Conversing with an
AI-powered chatbot or trying to beat it at chess can be fun and all, but researchers, scientists, and engineers have much bigger aspirations for artificial intelligence. You know, like brewing the perfect beer, as it turns out. Before anyone scoffs, brewing beer is serious business, and also a good challenge for AI training.
Humans seemingly have the advantage for these kinds of tasks because of taste buds, and because we've been playing around with alcohol since nearly the beginning of the time. Even so, it's apparently possible to tap AI to become a brew master, as researchers in Belgium outline in a study published to Nature. In it, they discuss the "challenging" science of dealing with flavors.
"For each beer, we measure over 200 chemical properties, perform quantitative descriptive sensory analysis with a trained tasting panel and map data from over 180,000 consumer reviews to train 10 different machine learning models," the researches outline in their study.
"The best-performing algorithm, Gradient Boosting, yields models that significantly outperform predictions based on conventional statistics and accurately predict complex food features and consumer appreciation from chemical profiles," the researchers added.

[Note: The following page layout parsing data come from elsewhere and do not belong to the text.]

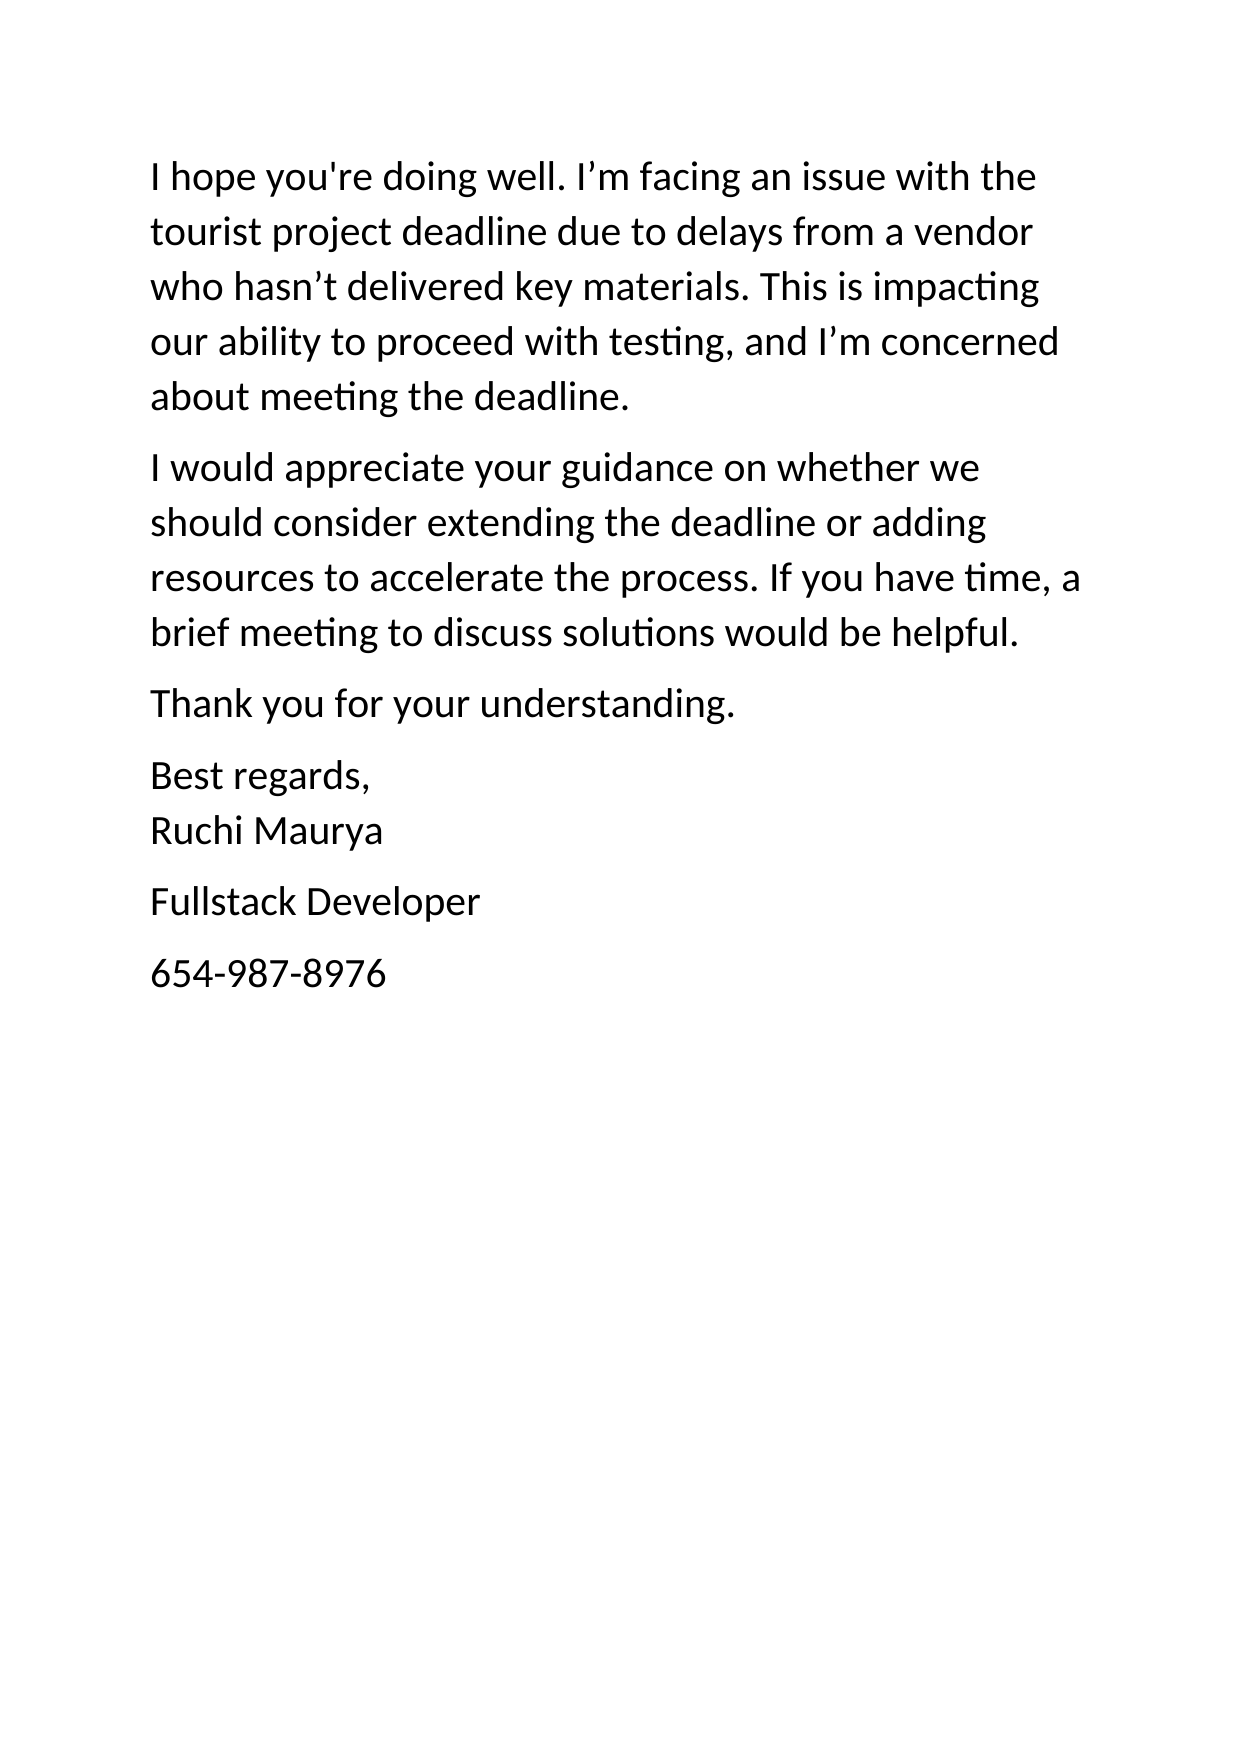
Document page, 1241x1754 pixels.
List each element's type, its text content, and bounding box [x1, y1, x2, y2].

text Thank you for your understanding. [150, 677, 1090, 728]
text 654-987-8976 [150, 947, 1090, 998]
text I hope you're doing well. I’m facing an issue with the tourist project deadline due to delays from a vendor who hasn’t delivered key materials. This is impacting our ability to proceed with testing, and I’m concerned about meeting the deadline. [150, 150, 1090, 420]
text Fullstack Developer [150, 875, 1090, 926]
text I would appreciate your guidance on whether we should consider extending the deadline or adding resources to accelerate the process. If you have time, a brief meeting to discuss solutions would be helpful. [150, 441, 1090, 657]
text Best regards, Ruchi Maurya [150, 749, 1090, 855]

From the outside enviously looking in, the experiment sounds like an excuse to sample beer after beer, while getting paid for it. Sort of like Norm Peterson when he scored a dream job as a beer tester in the third episode of season 11 on Cheers. However, the researchers are adamant that developing accurate AI models for flavor "would contribute greatly to our scientific understanding of how humans perceive and appreciate flavor."

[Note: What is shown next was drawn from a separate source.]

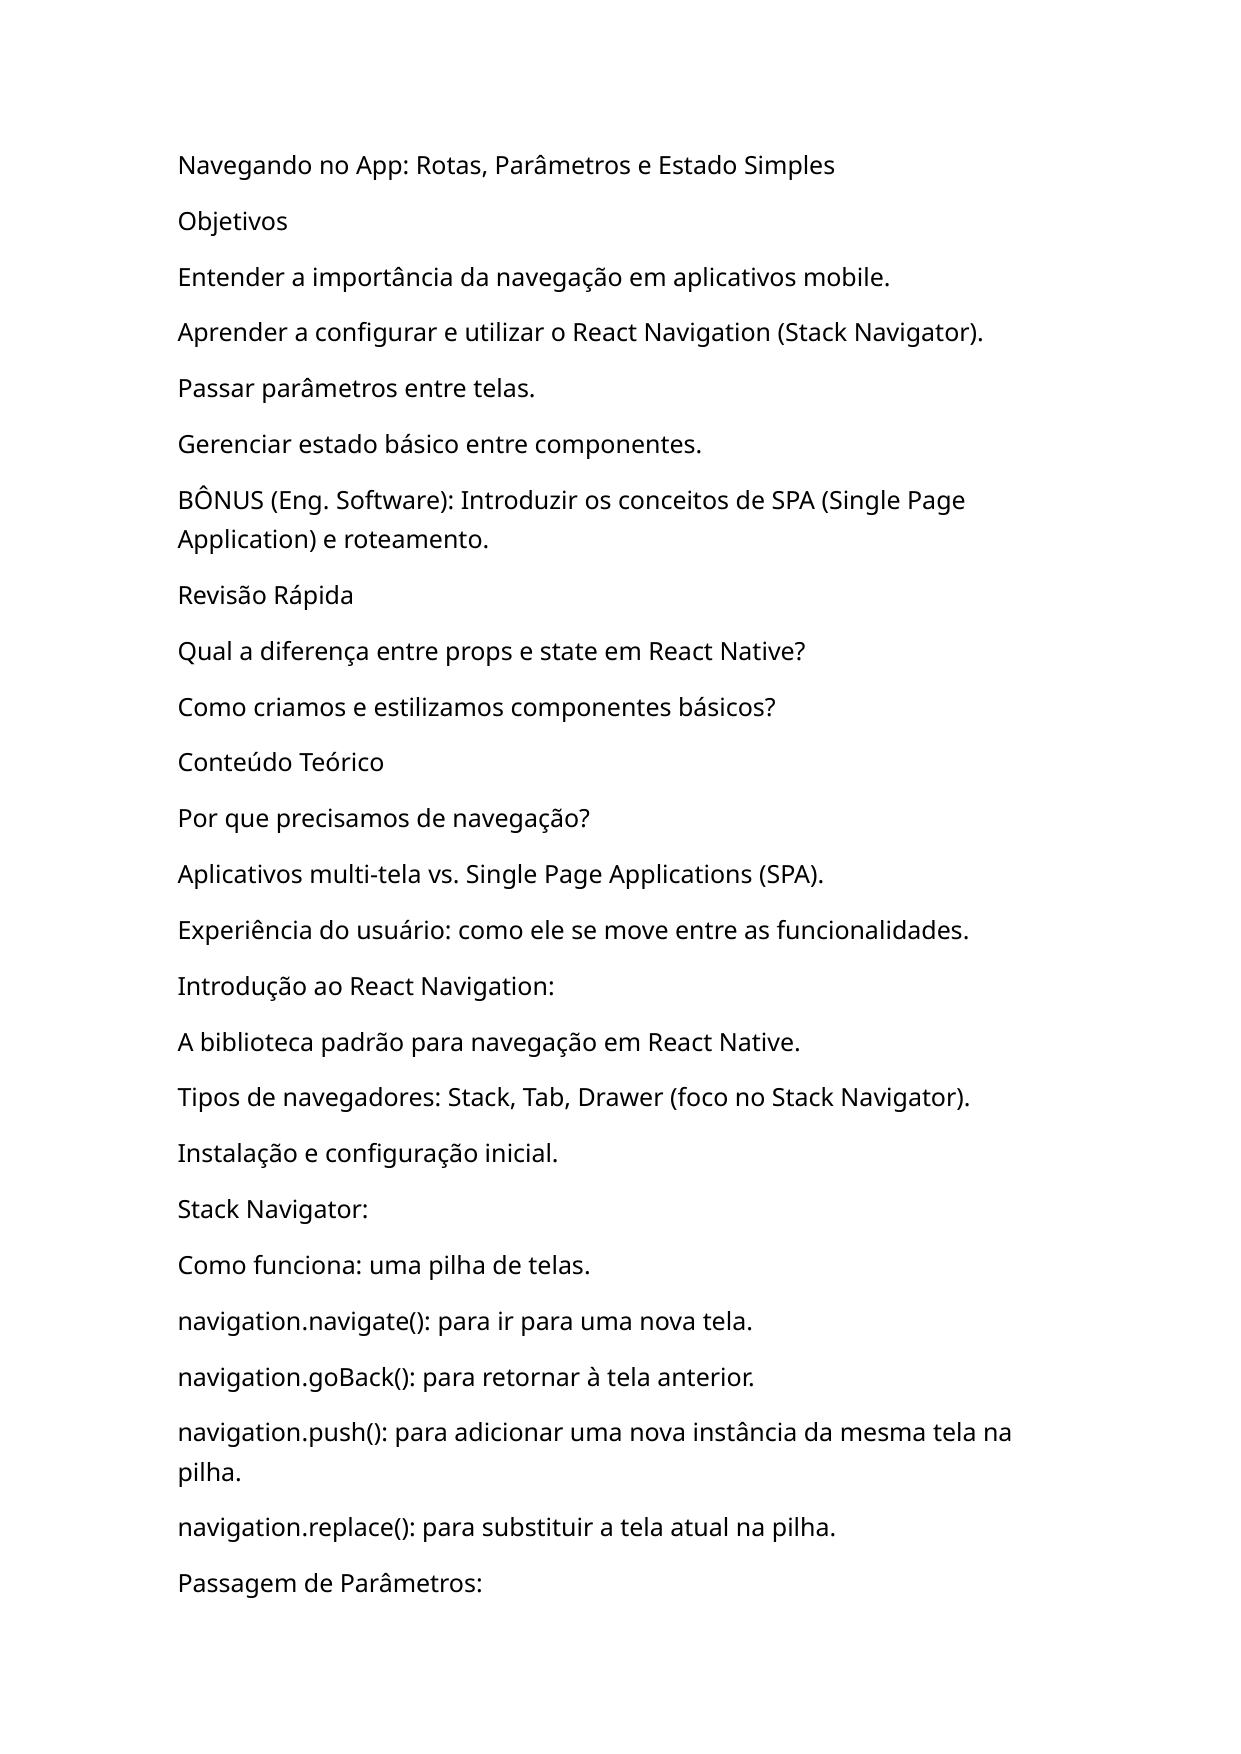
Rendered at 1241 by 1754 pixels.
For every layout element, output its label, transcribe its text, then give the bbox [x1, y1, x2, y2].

Source: Nature Communications
For this research, they tapped 250 commercial Belgian beers across 22 different beer styles representing a variety of alcohol levels (side note: if you ever have a chance to sample an Apple Lindemans (formerly Pomme), I wholeheartedly recommend doing so—take it from someone who's on the
Wall of Foam at Big T's in Lawton, Michigan). Each one underwent 226 different chemical property measurements.
In the end, the researchers highlighted limitations of different machine learning models and the overall science of having AI analyze beer for flavor, but the results were very promising.
"The predictions of our final models, trained on review data, hold even for blind tastings with small groups of trained tasters, as demonstrated by our ability to validate specific compounds as drivers of beer flavor and appreciation," the researchers noted in the
beer study.
That will give us humans something to bond over with our robot overlords one day.